# ASSIGNMENT
Can you lay out the part of the material below that opens with the line containing "zgłaszanie spraw" and closes with the line containing "úpravou při upgradu" as a Markdown table with the columns Row and Line, skipping blank lines and leaving out the pictures?

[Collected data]
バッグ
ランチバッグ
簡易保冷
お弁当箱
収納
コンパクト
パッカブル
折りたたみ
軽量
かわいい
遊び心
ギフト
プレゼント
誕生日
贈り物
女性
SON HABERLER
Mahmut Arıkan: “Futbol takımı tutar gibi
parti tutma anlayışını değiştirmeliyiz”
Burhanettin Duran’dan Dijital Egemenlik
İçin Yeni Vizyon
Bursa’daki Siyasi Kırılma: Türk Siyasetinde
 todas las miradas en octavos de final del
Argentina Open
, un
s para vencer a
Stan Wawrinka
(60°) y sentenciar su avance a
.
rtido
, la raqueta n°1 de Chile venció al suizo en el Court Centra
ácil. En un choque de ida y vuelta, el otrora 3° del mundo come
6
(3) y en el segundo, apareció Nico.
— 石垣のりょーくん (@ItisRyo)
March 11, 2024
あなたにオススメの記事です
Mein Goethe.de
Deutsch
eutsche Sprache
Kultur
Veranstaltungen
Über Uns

* * *

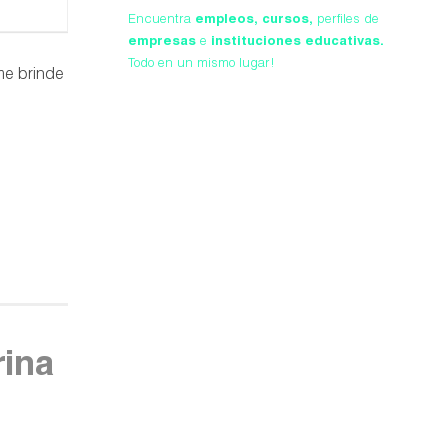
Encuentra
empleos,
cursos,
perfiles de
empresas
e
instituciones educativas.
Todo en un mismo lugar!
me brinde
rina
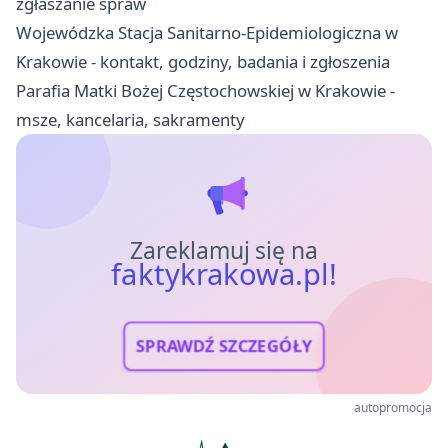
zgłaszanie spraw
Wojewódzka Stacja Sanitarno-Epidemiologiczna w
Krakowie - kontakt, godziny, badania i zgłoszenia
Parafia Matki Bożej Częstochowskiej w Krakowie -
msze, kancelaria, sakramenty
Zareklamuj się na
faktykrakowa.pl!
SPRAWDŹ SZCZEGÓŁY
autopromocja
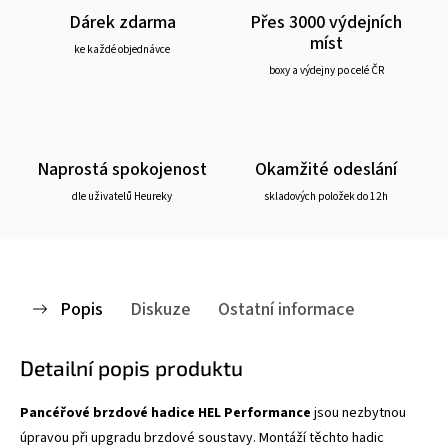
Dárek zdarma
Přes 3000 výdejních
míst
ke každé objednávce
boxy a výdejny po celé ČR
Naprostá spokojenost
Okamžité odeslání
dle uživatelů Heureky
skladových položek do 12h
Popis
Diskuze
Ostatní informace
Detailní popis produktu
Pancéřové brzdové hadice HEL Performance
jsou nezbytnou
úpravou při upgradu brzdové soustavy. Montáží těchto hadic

# SOLUTION TO THE EXERCISE
| Row | Line |
|---|---|
| 1 | zgłaszanie spraw |
| 2 | Wojewódzka Stacja Sanitarno-Epidemiologiczna w |
| 3 | Krakowie - kontakt, godziny, badania i zgłoszenia |
| 4 | Parafia Matki Bożej Częstochowskiej w Krakowie - |
| 5 | msze, kancelaria, sakramenty |
| 6 | Zareklamuj się na |
| 7 | faktykrakowa.pl! |
| 8 | SPRAWDŹ SZCZEGÓŁY |
| 9 | autopromocja |
| 10 | Dárek zdarma |
| 11 | Přes 3000 výdejních |
| 12 | míst |
| 13 | ke každé objednávce |
| 14 | boxy a výdejny po celé ČR |
| 15 | Naprostá spokojenost |
| 16 | Okamžité odeslání |
| 17 | dle uživatelů Heureky |
| 18 | skladových položek do 12h |
| 19 | Popis |
| 20 | Diskuze |
| 21 | Ostatní informace |
| 22 | Detailní popis produktu |
| 23 | Pancéřové brzdové hadice HEL Performance |
| 24 | jsou nezbytnou |
| 25 | úpravou při upgradu brzdové soustavy. Montáží těchto hadic |